Another approach proposed a spatial cross-modulation method (SCMM) [100]. SCMM uses a phase-only SLM and a random phase diffuser to encode a complex object as a scattered phase image by letting the object to transmit through the random diffuser. Basically the technique is executed in two steps: digital encode step and optical decode step. The first one is developed completely by computer algorithms and its objective is to obtain a phase pattern to be encoded into the SLM. To do this, they arbitrarily define both the amplitude and phase of a complex field, which is Fourier transformed. Then the result is multiplied by the spatial phase distribution of a random phase diffuser. Through an inverse Fourier transform of the above result, a diffusion image is obtained at the output plane of the system. Finally, the amplitude of the diffusion image is ignored whereas the phase term is conjugated to obtain an image referred to as cross-modulated image. This cross-modulated image is the final element encoded into the SLM. The second step is intended to be experimental. The SLM is placed at the input plane of a 4f imaging system with the random diffuser placed at the Fourier plane. In that way, the desired complex field is retrieved at the output plane of the 4f imaging system. As one can notice, this method is quite similar to phase conjugated techniques. Some advantages of this method are the suppression of speckle noise and a high diffraction efficiency. As the encoded pattern lacks of the abrupt phase discontinuities typical of other methods, most of the light is confined to a single diffraction order and there is no need to filter out other orders. There is a compromise between the quality of the reconstruction and the pixel size of the object. The higher the ratio between the spatial resolution of the diffuser and the desired complex object, the greater the quality of the reconstruction. In order to increase that ratio, it is possible to reduce the resolution of the target object, despite this is generally not desirable.

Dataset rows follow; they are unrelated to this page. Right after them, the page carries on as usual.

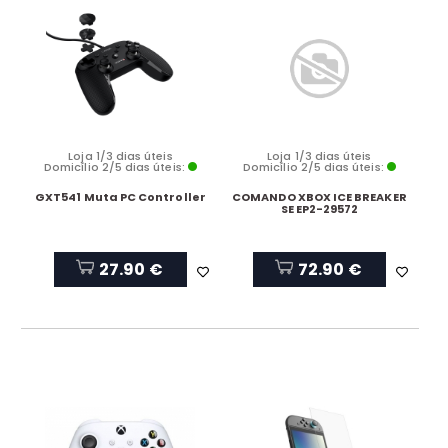
Loja 1/3 dias úteis
Loja 1/3 dias úteis
Domicílio 2/5 dias úteis:
Domicílio 2/5 dias úteis:
GXT541 Muta PC Controller
COMANDO XBOX ICE BREAKER
SE EP2-29572
27.90 €
72.90 €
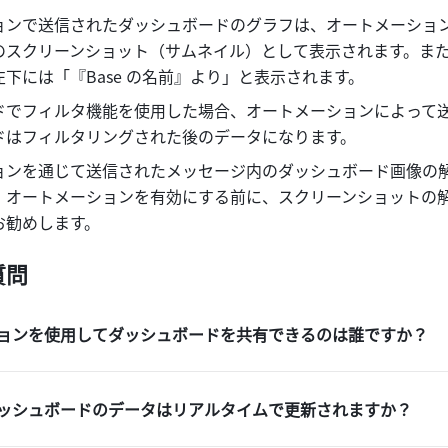
ョンで送信されたダッシュボードのグラフは、オートメーショ
のスクリーンショット（サムネイル）として表示されます。ま
下には「『Base の名前』より」と表示されます。
ドでフィルタ機能を使用した場合、オートメーションによって
ドはフィルタリングされた後のデータになります。
ョンを通じて送信されたメッセージ内のダッシュボード画像の
。オートメーションを有効にする前に、スクリーンショットの
お勧めします。
質問
ョンを使用してダッシュボードを共有できるのは誰ですか？
ッシュボードのデータはリアルタイムで更新されますか？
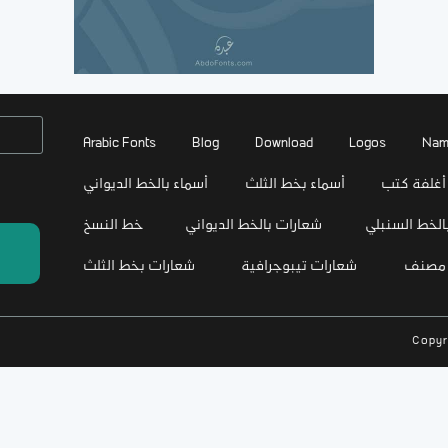
Arabic Fonts
Blog
Download
Logos
Nam
أغلفة كتب
أسماء بخط الثلث
أسماء بالخط الديواني
الخط السنبلي
شعارات بالخط الديواني
خط النسخ
 مصنف
شعارات تيبوجرافية
شعارات بخط الثلث
Copyr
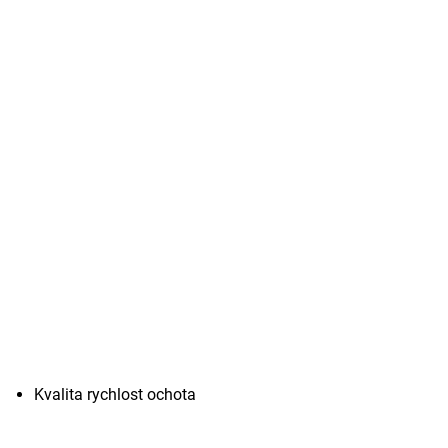
Kvalita rychlost ochota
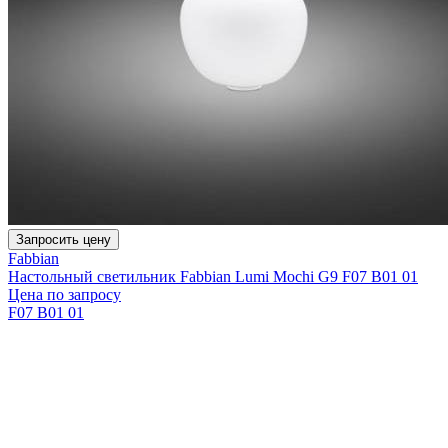
Запросить цену
Fabbian
Настольный светильник Fabbian Lumi Mochi G9 F07 B01 01
Цена по запросу
F07 B01 01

A theoretical exact solution was proposed by Bolduc et al. [101]. However, computational cost was so intensive that, in practice, they needed an approximation for experimental realization. This finally results in an adjustment of [78], with an additional phase term, allowing the method to control both phase and amplitude. Nevertheless, this adjustment no longer provides an exact solution. More recently, a random technique was employed

to sample two functions [102]. The first function contains the phase of the desired complex field, whereas the second one is a diverging optical element aimed to control the amplitude by redirecting undesired light out of the optical axis. Two complementary random binary patterns are generated to choose, for each pixel, which function is encoded. This technique does not require iterative algorithms or computational costly calculus making it suitable for certain applications, such as visual optics [103].